Problem to solve. Omit every image, and transcribe the remaining entries exactly as given.

--- START ---

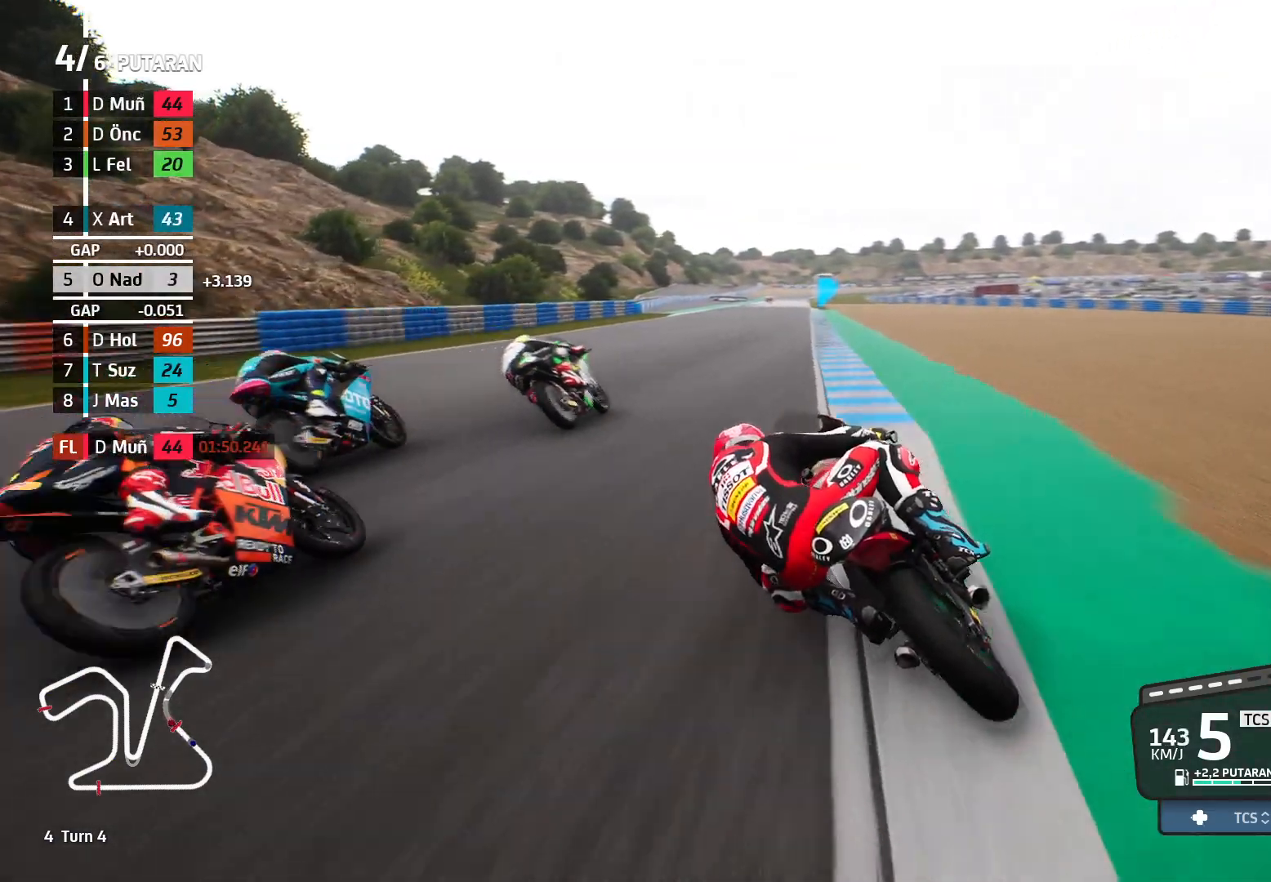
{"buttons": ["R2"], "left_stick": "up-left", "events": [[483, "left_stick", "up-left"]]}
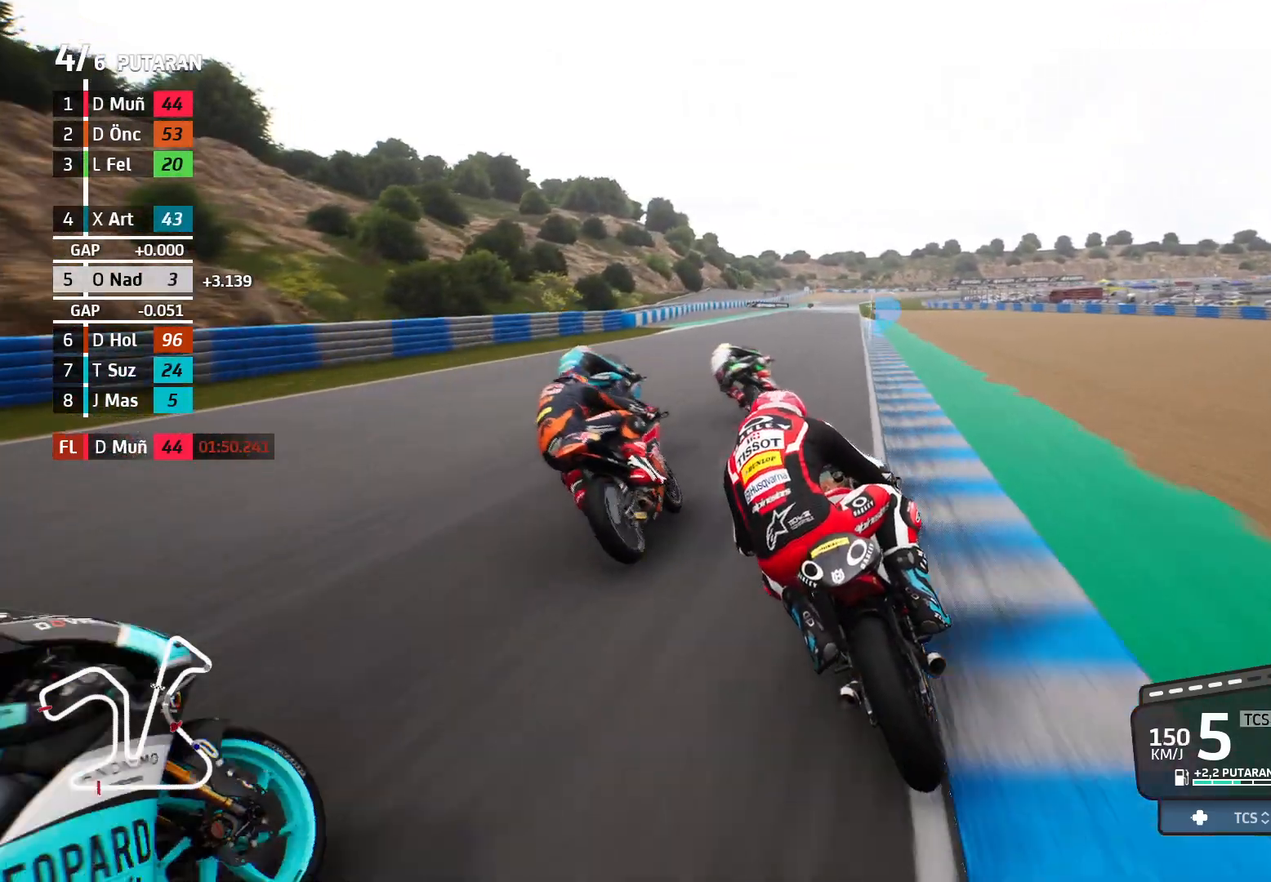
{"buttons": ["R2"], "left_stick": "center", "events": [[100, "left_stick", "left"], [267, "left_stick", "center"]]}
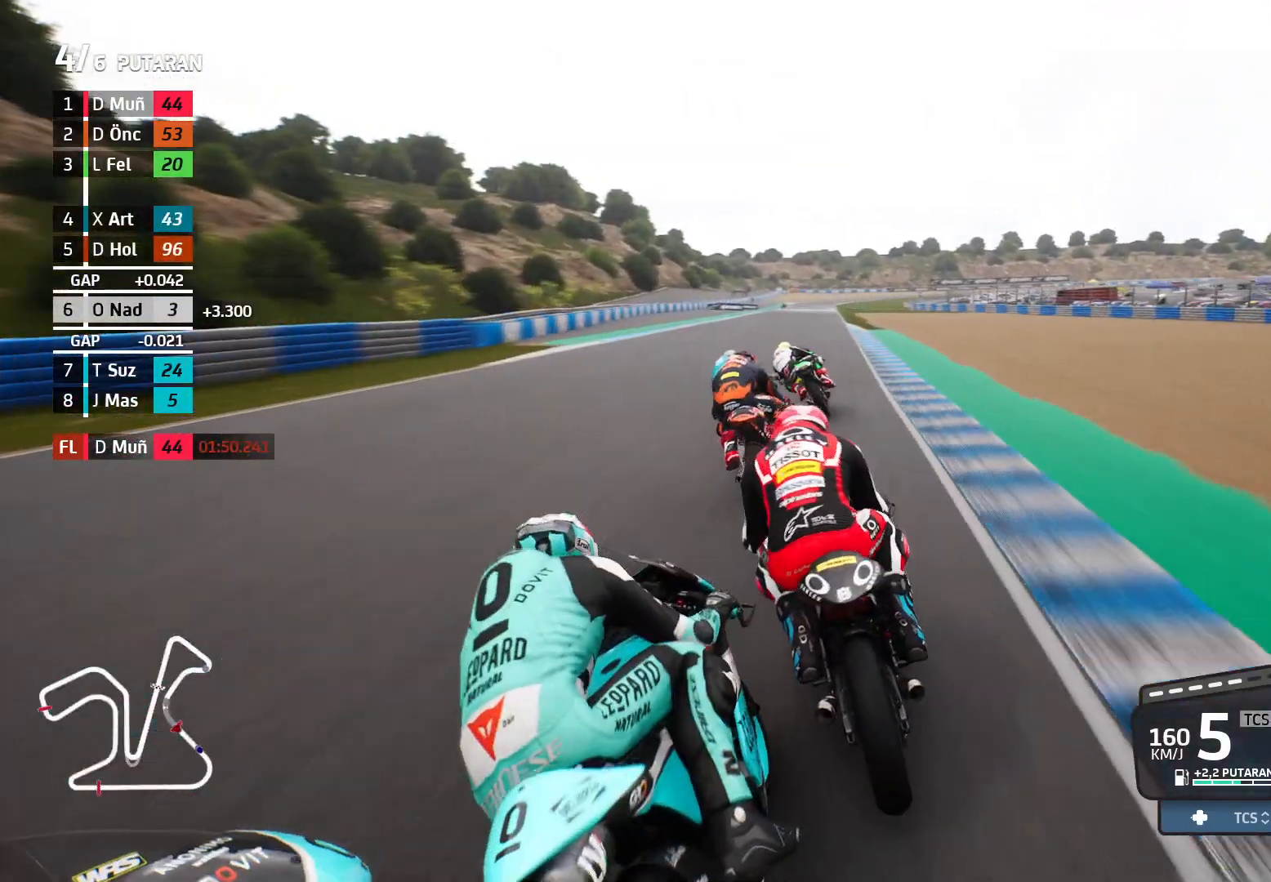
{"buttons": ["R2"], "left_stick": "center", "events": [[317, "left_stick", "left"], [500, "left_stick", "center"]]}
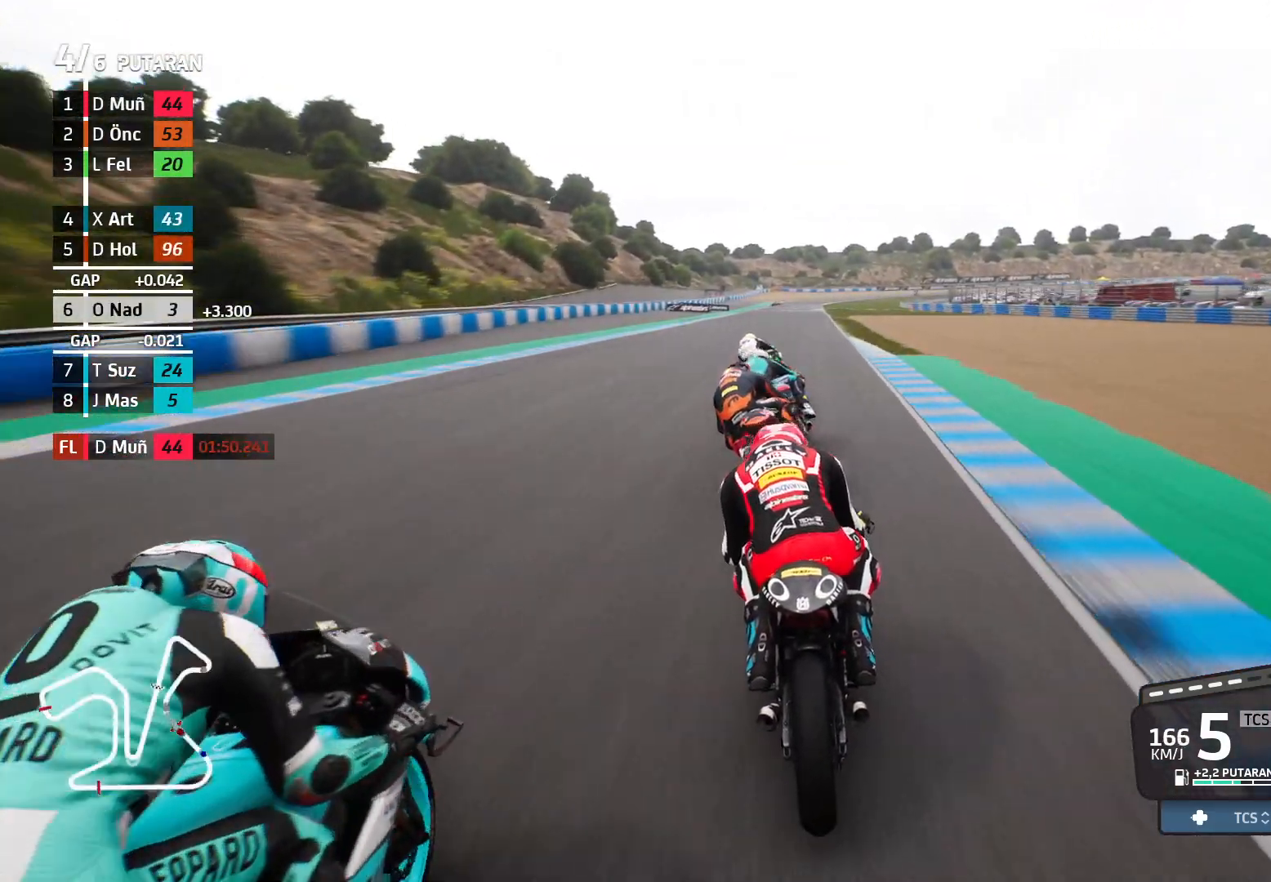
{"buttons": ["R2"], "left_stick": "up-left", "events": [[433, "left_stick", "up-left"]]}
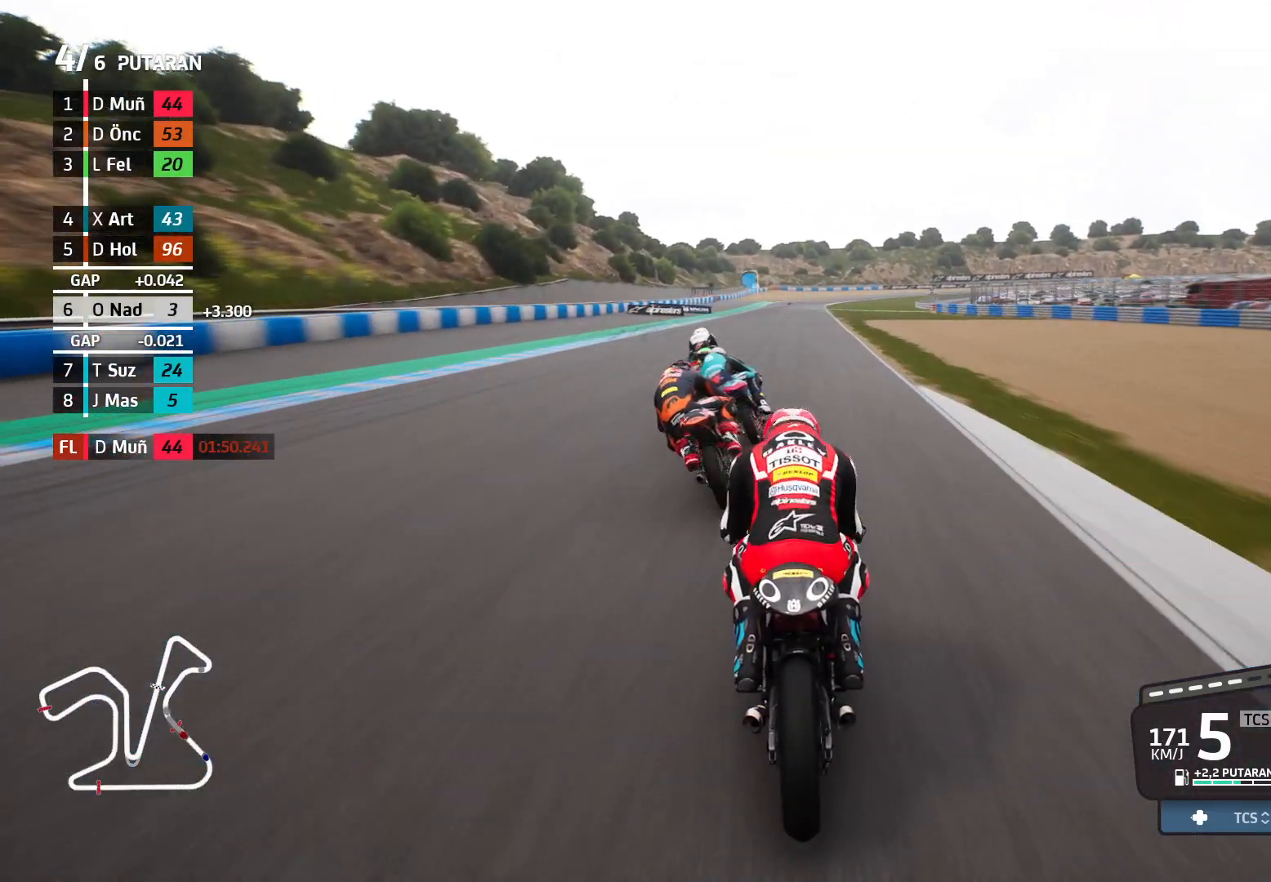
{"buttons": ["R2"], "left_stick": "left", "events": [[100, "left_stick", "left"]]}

--- END ---

Answer for this exercise.
{"buttons": ["R2"], "left_stick": "up-left", "events": [[483, "left_stick", "up-left"]]}
{"buttons": ["R2"], "left_stick": "center", "events": [[100, "left_stick", "left"], [267, "left_stick", "center"]]}
{"buttons": ["R2"], "left_stick": "center", "events": [[317, "left_stick", "left"], [500, "left_stick", "center"]]}
{"buttons": ["R2"], "left_stick": "up-left", "events": [[433, "left_stick", "up-left"]]}
{"buttons": ["R2"], "left_stick": "left", "events": [[100, "left_stick", "left"]]}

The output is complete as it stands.